Supreme Court to Reconsider Death Penalty in Two Texas Cases

WASHINGTON (Tribune Washington Bureau/TNS) —

The Supreme Court said Monday it will reconsider two Texas death penalty cases, in a sign that liberal justices may try to rein in the use of capital punishment.

In one case, a man convicted of a 1980 shooting during a store robbery in Houston says he suffers from a mild mental disability. The justices agreed to hear his claim that prosecutors and judges in Texas have ignored earlier rulings that barred executing inmates with a mental impairment.

The other case involves an African-American defendant who was sentenced to death after the jury was told he may be especially dangerous in the future because of his race. The justices agreed to hear his claim that such racial bias is cause to set aside his death sentence.

The two cases will be heard in the next term.
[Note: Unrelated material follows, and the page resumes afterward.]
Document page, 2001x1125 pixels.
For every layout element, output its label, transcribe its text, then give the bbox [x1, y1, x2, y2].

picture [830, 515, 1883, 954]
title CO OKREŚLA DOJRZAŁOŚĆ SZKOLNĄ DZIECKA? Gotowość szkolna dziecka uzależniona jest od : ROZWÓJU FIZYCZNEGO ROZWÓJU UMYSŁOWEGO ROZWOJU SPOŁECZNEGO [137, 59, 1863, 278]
Neither asks the high court to strike down the death penalty, but they have the potential to set stricter limits on executions and the use of capital punishment.

Last year, liberal Justices Stephen Breyer and Ruth Bader Ginsburg said they now believe the death penalty system is so badly flawed as to be unconstitutional. There has been no sign a majority agrees with them.

But if a liberal justice were to join the court in the next term, there might well be a five-member majority to enforce stronger limits on the use of capital punishment. The February death of Justice Antonin Scalia has left the court with a vacancy, and the GOP-controlled Senate is refusing to consider President Barack Obama’s nominee, saying the decision should be left to the next president.

Lawyers for Bobby J. Moore, the inmate who suffers from a mental impairment, also complained to the court that he has spent 15 years in solitary confinement, which they contend represents cruel and unusual punishment.

The court initially issued an order Monday morning saying it would decide both questions, about mental impairment and solitary confinement. But after several hours, the court said it would rule only on the issue of his mental impairment.

Last year, Justice Anthony Kennedy joined the four more liberal justices to forbid executions of defendants with a mental impairment.

In the second case, lawyers for the NAACP Legal Defense Fund urged the justices to set aside the death sentence for Duane Buck because of trial testimony suggesting that black people are more dangerous.

“Trial counsel’s knowing reliance on false, inflammatory and deeply prejudicial evidence explicitly linking Mr. Buck’s race to his likelihood of future dangerousness is plainly extraordinary,” they said in the case of Buck v. Stephens. “We are hopeful that the Supreme Court will correct this egregious error, and that Texas will acknowledge Mr. Buck’s right to a new sentencing hearing free of racial bias.”